Caution:  many people want small variations of "edit distance", usually via
assigning different weights to insertions, replacements and deletions.  A
less common but still popular variant is to say that a transposition ("xy"
vs "yx") is less costly than a delete plus an insert.  Etc.  "edit distance"
is really a family of algorithms.

>> + Each algorithm on its own is likely controversial.

> Not these.  There *are* canonical versions of all these,

See the "edit distance" gloss above.

> and exact equivalents are all heavily used in commercial OCR
> software.

God forbid that core Python may lose the commercial OCR developer market
<wink>.  It's not accepted that for every field F, core Python needs to
supply the algorithms F uses heavily.  Heck, core Python doesn't even ship
with an FFT!  Doesn't bother the folks working in signal processing.

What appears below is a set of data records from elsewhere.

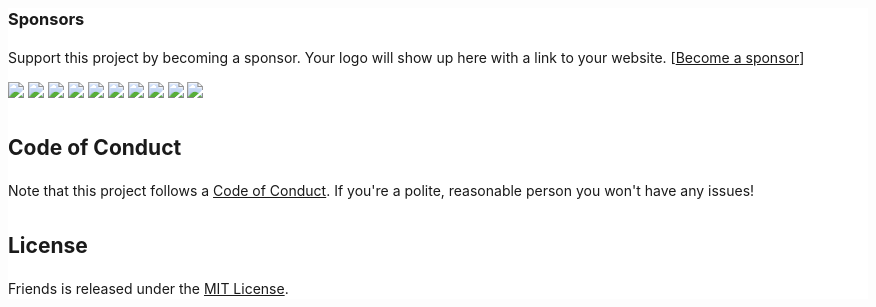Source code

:
### Sponsors

Support this project by becoming a sponsor. Your logo will show up here with a link to your website. [[Become a sponsor](https://opencollective.com/friends#sponsor)]

<a href="https://opencollective.com/friends/sponsor/0/website" target="_blank"><img src="https://opencollective.com/friends/sponsor/0/avatar.svg"></a>
<a href="https://opencollective.com/friends/sponsor/1/website" target="_blank"><img src="https://opencollective.com/friends/sponsor/1/avatar.svg"></a>
<a href="https://opencollective.com/friends/sponsor/2/website" target="_blank"><img src="https://opencollective.com/friends/sponsor/2/avatar.svg"></a>
<a href="https://opencollective.com/friends/sponsor/3/website" target="_blank"><img src="https://opencollective.com/friends/sponsor/3/avatar.svg"></a>
<a href="https://opencollective.com/friends/sponsor/4/website" target="_blank"><img src="https://opencollective.com/friends/sponsor/4/avatar.svg"></a>
<a href="https://opencollective.com/friends/sponsor/5/website" target="_blank"><img src="https://opencollective.com/friends/sponsor/5/avatar.svg"></a>
<a href="https://opencollective.com/friends/sponsor/6/website" target="_blank"><img src="https://opencollective.com/friends/sponsor/6/avatar.svg"></a>
<a href="https://opencollective.com/friends/sponsor/7/website" target="_blank"><img src="https://opencollective.com/friends/sponsor/7/avatar.svg"></a>
<a href="https://opencollective.com/friends/sponsor/8/website" target="_blank"><img src="https://opencollective.com/friends/sponsor/8/avatar.svg"></a>
<a href="https://opencollective.com/friends/sponsor/9/website" target="_blank"><img src="https://opencollective.com/friends/sponsor/9/avatar.svg"></a>


## Code of Conduct

Note that this project follows a [Code of Conduct](https://github.com/JacobEvelyn/friends/blob/master/CODE_OF_CONDUCT.md).
If you're a polite, reasonable person you won't have any issues!



## License

Friends is released under the
[MIT License](https://github.com/JacobEvelyn/friends/blob/master/LICENSE.txt).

>> + Computing string similarity is something few apps need anyway.

> Tim, this isn't true.  Any time you need to validate user input
> against a controlled vocabulary and give feedback on probable right
> choices,

Which is something few apps need anyway -- in my experience, but more so in
my *primary* role here of trying to channel for you (& Guido) what Guido
will say.  It should be clear that I've got some familiarity with these
schemes, so it should also be clear that Guido is likely to ask me about
them whenever they pop up.  But Guido has hardly ever asked me about them
over the past decade, with the exception of the short-lived Soundex
brouhaha.  From that I guess hardly anyone ever asks *him* about them, and
that's how channeling works:  if this were an area where Guido felt core
Python needed beefier libraries, I'm pretty sure I would have heard about it
by now.

But now Guido can speak for himself.  There's no conceivable argument that
could change what I *predict* he'll say.

> R/O similarity is *very* useful.  I've had it in my personal
> toolkit for a decade and used it heavily for this -- you take your
> unknown input, check it against a dictionary and kick "maybe you meant
> foo?" to the user for every foo with an R/O similarity above 0.6 or so.
> The effects look like black magic.  Users love it.

I believe that.  And I'd guess we all have things in our personal toolkits
our users love.  That isn't enough to get into the core, as I expect Guido
will belabor on the next iteration of this <wink>.

doesn't-mean-the-code-isn't-mondo-cool-ly y'rs  - tim